While it is not prohibited to use AI as a general rule of thumb, risks need to be identified, evaluated, and mitigated as much as possible prior to its deployment. Even in the absence of governing laws, it behooves a business to organically incorporate privacy and AI ethical use into its governance and enterprise risk model, which would shore up trust in the brand name.

Therefore, while the use of AI is a great innovation, it is not risk-free and it comes with its own set of challenges.

The Personal Touch

When leveraged properly, AI can undoubtedly enhance and elevate customer experience. It can create workflow efficiencies on the retailer’s end, drives engagement and marketing reach, and helps customers with decision-making. However, one must not disregard human interaction in developing brand loyalty.

For the consumer who consciously chooses smaller retailers to shop with, the relationship that’s created between them and those small business owners will keep them going back to the shop. It’s why locals in Paris still buy their daily croissant from the local boulangerie in their arrondissement. It’s why your (or your friend’s) Asian auntie would still buy their preferred cha-siu from the local butcher they know, whose family has owned and operated that shop for decades. And it’s why some commuters grab their morning brew from the independent corner café on the way to the office rather than waiting in line at a larger corporate coffee retailer. Most consumers fit into this category or rely on small businesses like these, that do not have an elaborate or sophisticated in-house IT infrastructure to help sell them daily needs.
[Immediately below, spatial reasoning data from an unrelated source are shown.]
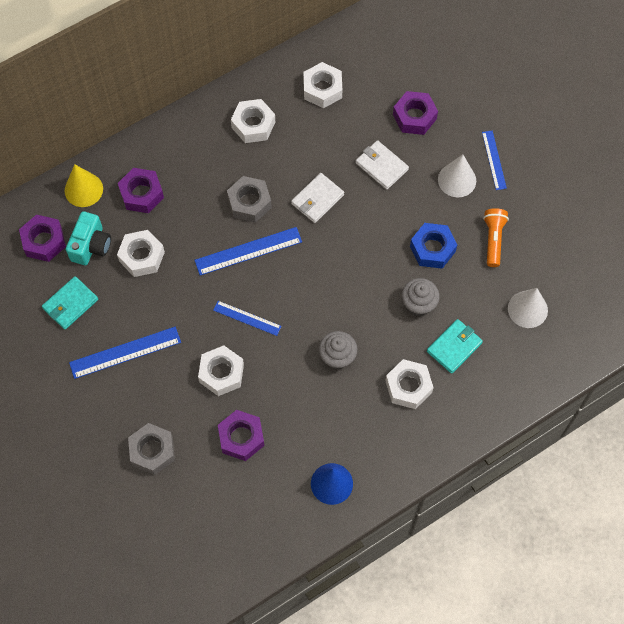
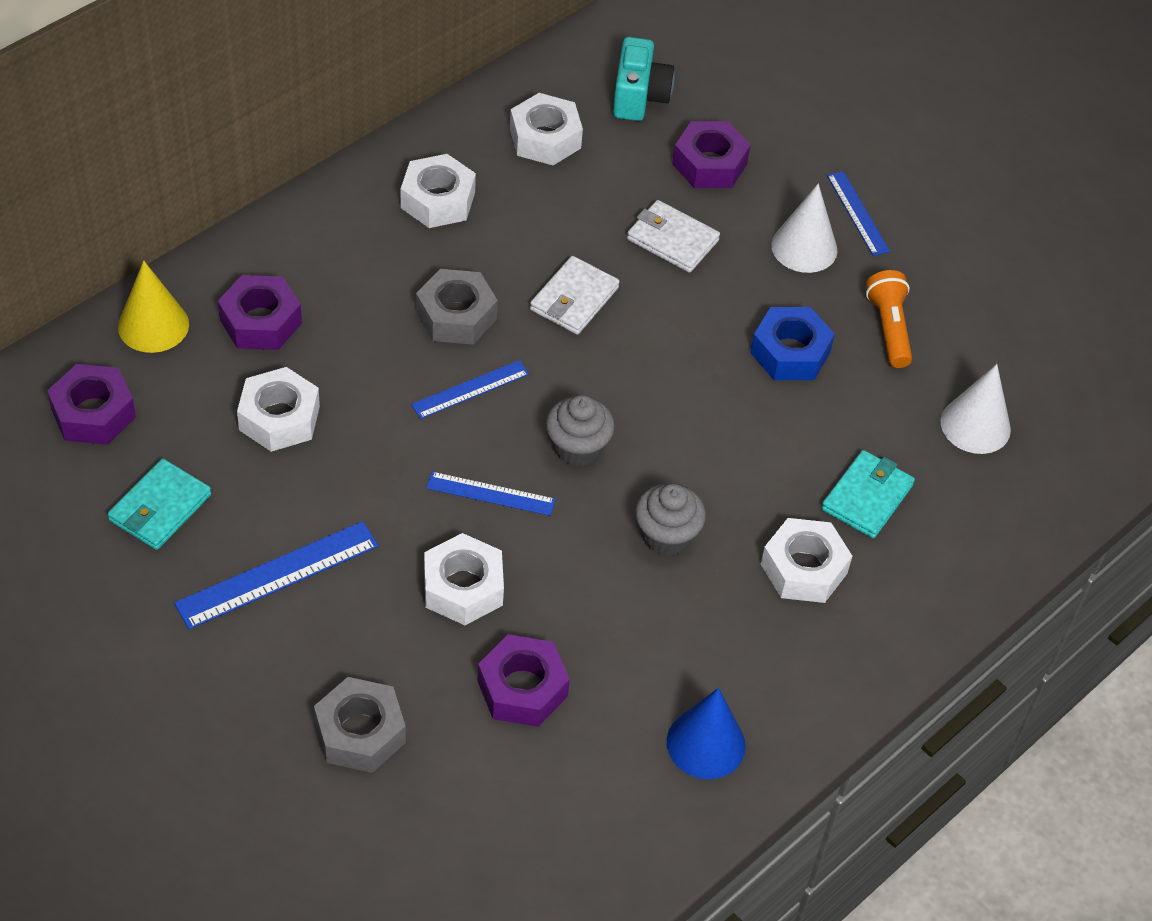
camera: 15 degrees left, 15 degrees down
turquoise camera [66,211,111,265] -> turquoise camera moved to [613,37,675,121]
blue ruler [194,227,302,275] -> blue ruler [411,360,529,419], size x0.63
grey cupcake [402,278,440,316] -> grey cupcake moved to [546,395,615,467]

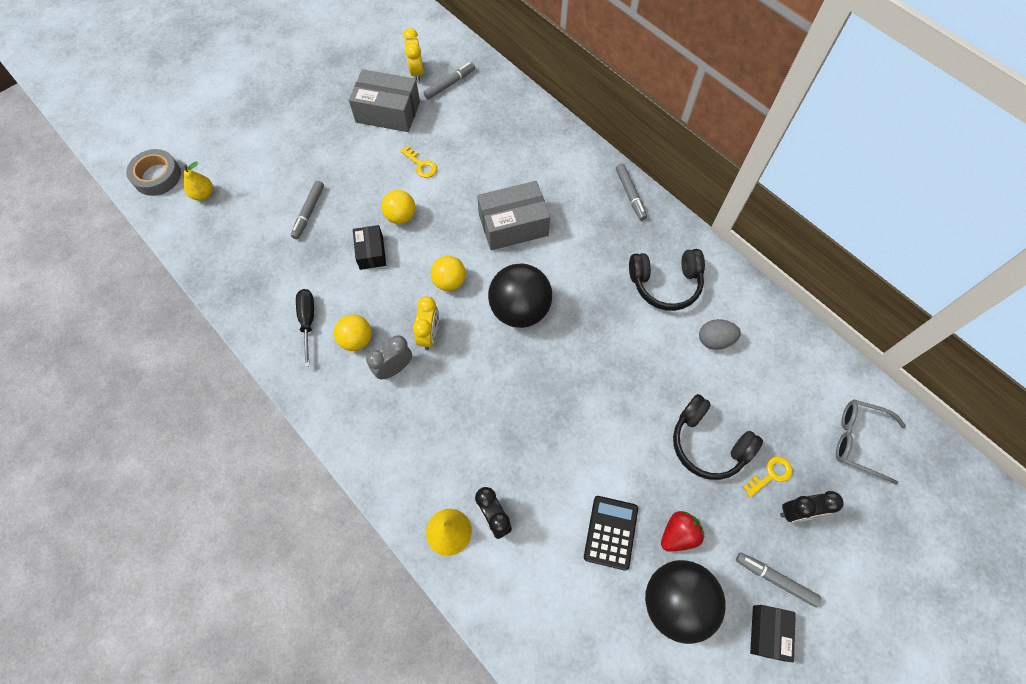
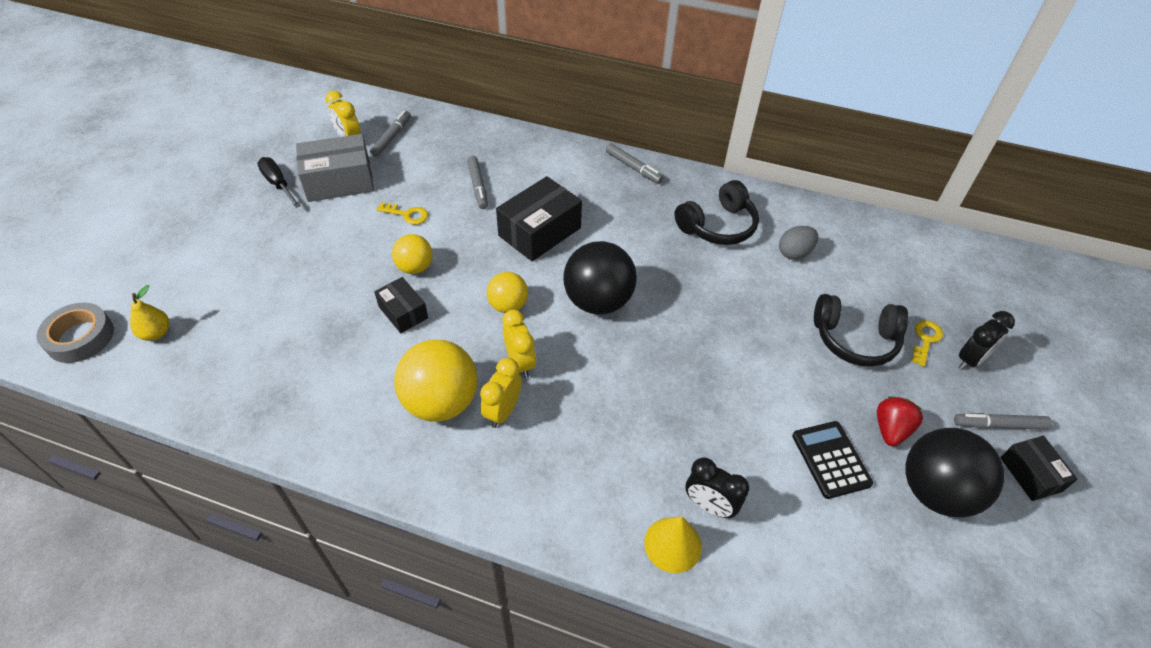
camera: 30 degrees left, 15 degrees down
grey marker [291,180,324,239] -> grey marker moved to [467,156,488,209]
black screwdriver [296,289,314,367] -> black screwdriver moved to [257,157,301,208]
yellow ball [334,315,372,351] -> yellow ball [394,339,478,422], size x1.75
grey clock [366,335,412,379] -> yellow clock [480,358,522,428]
grey box [477,181,550,250] -> black box [496,176,582,261]
grey glasses [836,399,906,485] -> none

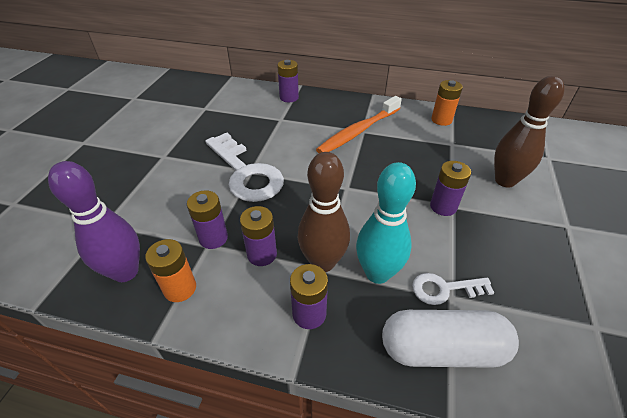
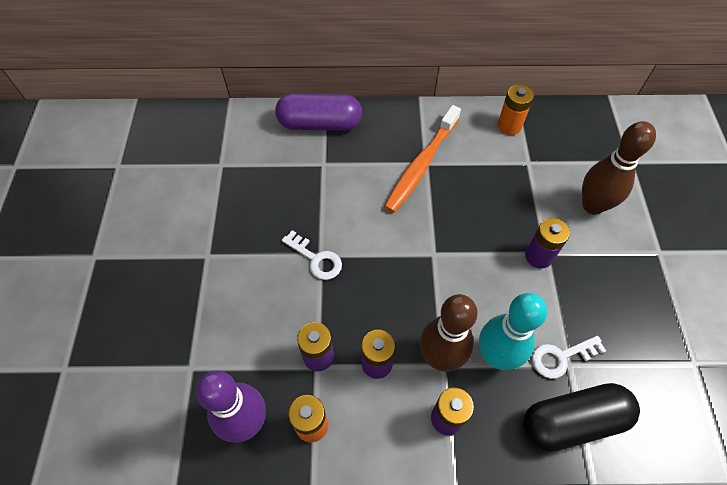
camera: 15 degrees left, 15 degrees up
white key [205,133,284,202] -> white key [282,230,342,280], size x0.52
purple battery [277,60,299,102] -> purple capsule [275,93,362,131]
white capsule [382,310,519,368] -> black capsule [523,383,640,452]

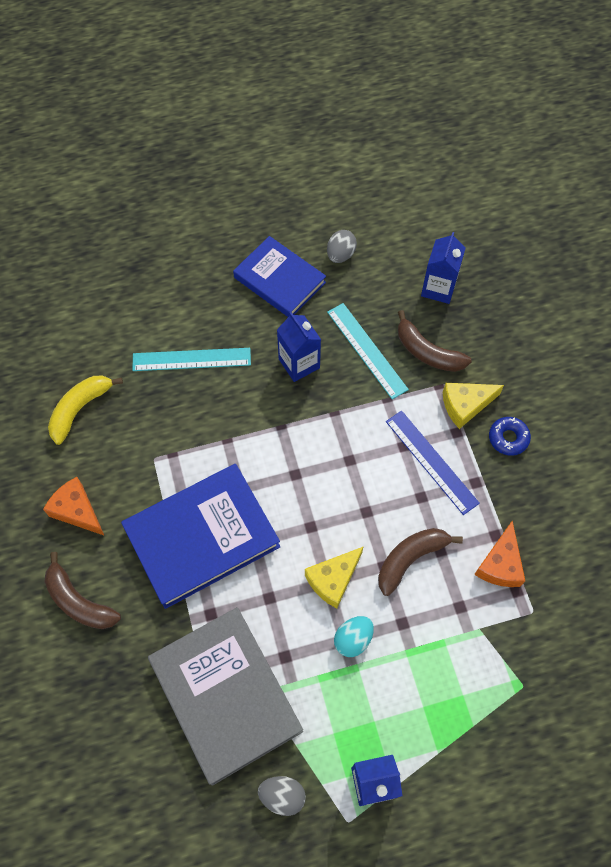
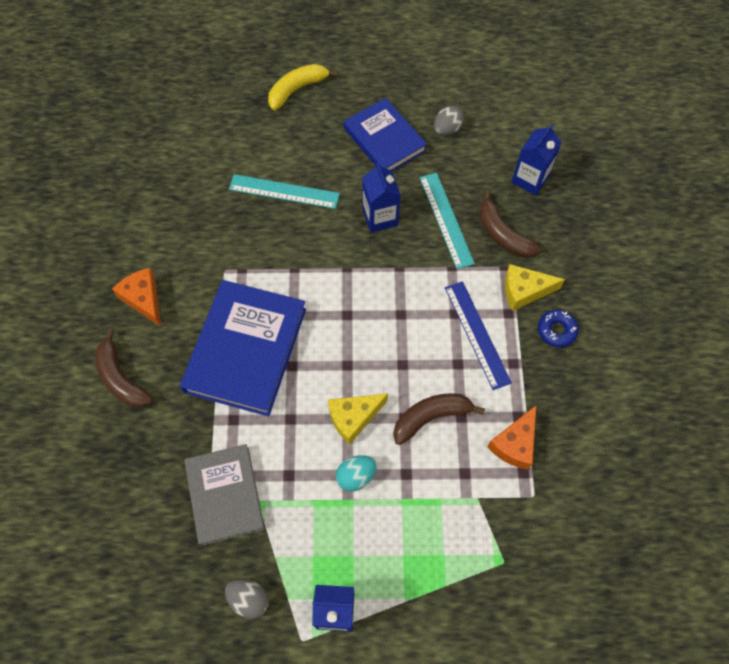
camera: 15 degrees right, 0 degrees up
yellow banana [48,376,123,445] -> yellow banana moved to [268,64,338,110]
blue book [121,464,280,609] -> blue book turned 60 degrees counterclockwise [180,280,306,416]
grey book [148,607,303,785] -> grey book [184,444,265,546], size x0.66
For the luxury consumer, an AI chatbot is not the same experience that they would have from a private shopping event or personal appointment. While a YouTube live feed is a great democratizer in granting access to shows, nothing beats sitting in the front row of Paris Fashion Week at the personal invitation of the couture house where the collections are presented for the first time. An AI algorithm may produce the guest list of potential buyers, but that client would buy the entire winter collection only from the atelier’s elegant shop in Milan or on Avenue Montaigne while the designer personally takes their measurements, and attentive staff serve champagne and canapes. And an algorithm would not ask Madame how the children are doing.

Ultimately, the retailers and brands that are able to strike a balance between leveraging AI to create efficiencies in order to enhance operational workflow while still retaining the human touch in customer interactions are the ones that will succeed, helping to drive the future of retailing.